Dois pitacos.



A ABL acaba de divulgar os vencedores de seus prêmios literários de 2015: aqui. A afirmação feita pelo jornal O Globo de que nenhum livro de poesia seria premiado (aqui) estava certa. Como ficamos?

Para um leitor como eu, apaixonado que só por poesia, a notícia foi recebida com espanto. Fico com um sentimento muito forte de que a banca julgadora não acompanhou realmente a poesia produzida no ano passado, e que aqueles livros lançados que eu tanto gostei (por exemplo Marília Garcia ou Fabiano Calixto) poderiam sim ter sido premiados, poxa vida. Como dito por Eucanaã Ferraz na matéria dO Globo, a decisão da ABL é radical. Ela talvez possua lá seus lados positivos, como levantado por Adriana Calcanhotto (aqui) e Ricardo Domeneck (aqui): notadamente, de que a poesia não ser premiada por uma instituição que de certo modo representa o establishment é um ganho para a poesia, e de que a não premiação da ABL é um rompimento na lógica cordial de muitos concursos literários do país e, quem sabe, até mesmo da própria poesia brasileira (Ricardo Domeneck diz: "Há muita preguiça hoje na poesia brasileira").

Não nego nada disso. Mas acho que precisamos tentar olhar pra questão e quem sabe buscar soluções que melhor satisfaçam. Não acho que nós possamos negar que os concursos literários, que realmente têm se alastrado pelo país numa proporção até alta, são instrumentos benéficos de fomento à literatura. Os malefícios são o ônus de sempre, em especial se pensarmos na criação de uma crosta literária de artistas dependentes de editais e incentivos oficiais. Mas isso a meu ver não muda o fato de que os concursos continuam como uma senda de particular interesse.

(Dados):
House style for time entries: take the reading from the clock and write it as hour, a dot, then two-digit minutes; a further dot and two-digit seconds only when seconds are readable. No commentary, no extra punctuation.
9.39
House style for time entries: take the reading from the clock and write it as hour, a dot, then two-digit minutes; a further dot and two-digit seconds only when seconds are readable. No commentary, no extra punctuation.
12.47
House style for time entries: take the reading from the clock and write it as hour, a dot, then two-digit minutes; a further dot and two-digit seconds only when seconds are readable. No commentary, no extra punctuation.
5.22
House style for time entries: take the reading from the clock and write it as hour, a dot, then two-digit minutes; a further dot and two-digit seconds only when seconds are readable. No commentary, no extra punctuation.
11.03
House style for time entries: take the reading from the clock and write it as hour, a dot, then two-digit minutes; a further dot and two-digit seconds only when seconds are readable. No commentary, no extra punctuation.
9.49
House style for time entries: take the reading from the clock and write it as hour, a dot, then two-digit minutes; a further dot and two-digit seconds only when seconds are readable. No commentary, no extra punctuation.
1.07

==

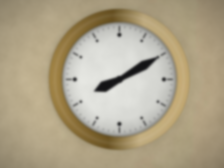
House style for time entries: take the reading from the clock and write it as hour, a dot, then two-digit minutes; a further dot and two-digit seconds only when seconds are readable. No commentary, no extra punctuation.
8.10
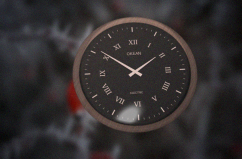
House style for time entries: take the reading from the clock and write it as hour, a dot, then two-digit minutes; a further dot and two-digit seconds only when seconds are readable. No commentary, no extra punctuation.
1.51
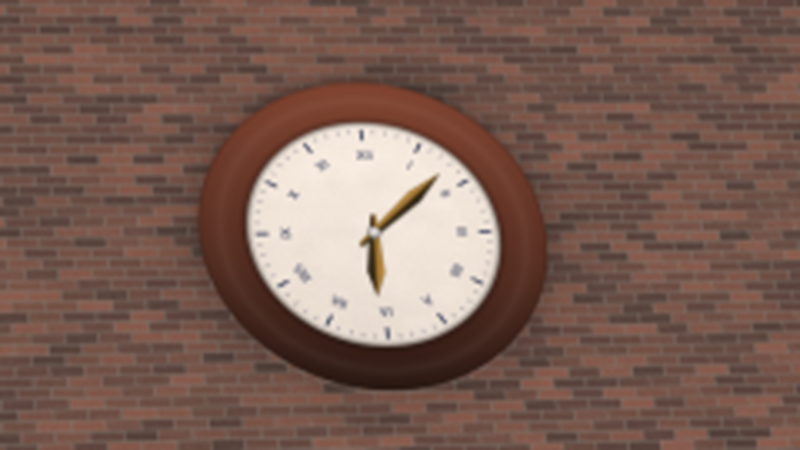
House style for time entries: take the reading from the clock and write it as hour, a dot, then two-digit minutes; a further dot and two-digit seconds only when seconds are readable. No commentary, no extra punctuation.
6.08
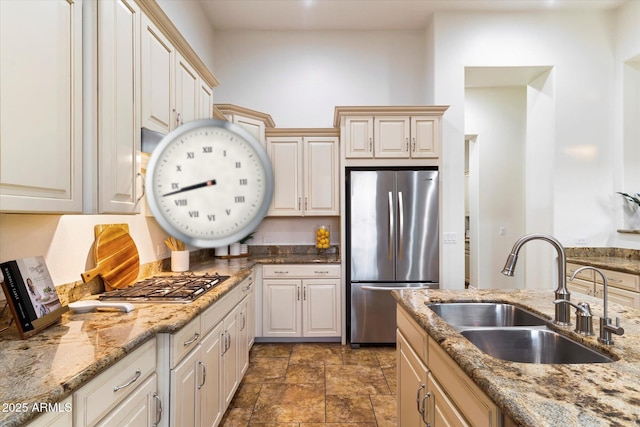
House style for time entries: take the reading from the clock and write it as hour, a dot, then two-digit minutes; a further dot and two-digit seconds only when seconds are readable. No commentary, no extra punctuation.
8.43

(Objetivos):
**a.** Responda, com base no texto sobre os prêmios da ABL:
(i) Que jornal afirmou que nenhum livro de poesia seria premiado?
(ii) Quem, na matéria desse jornal, chamou de radical a decisão da ABL?
(iii) Que malefício dos concursos literários o texto destaca em especial?
**b.** Liste todas as pessoas mencionadas pelo nome no texto sobre os prêmios da ABL.

(Respostas):
**a.**
(i) O Globo.
(ii) Eucanaã Ferraz.
(iii) A criação de uma crosta literária de artistas dependentes de editais e incentivos oficiais.

**b.** Marília Garcia, Fabiano Calixto, Eucanaã Ferraz, Adriana Calcanhotto e Ricardo Domeneck.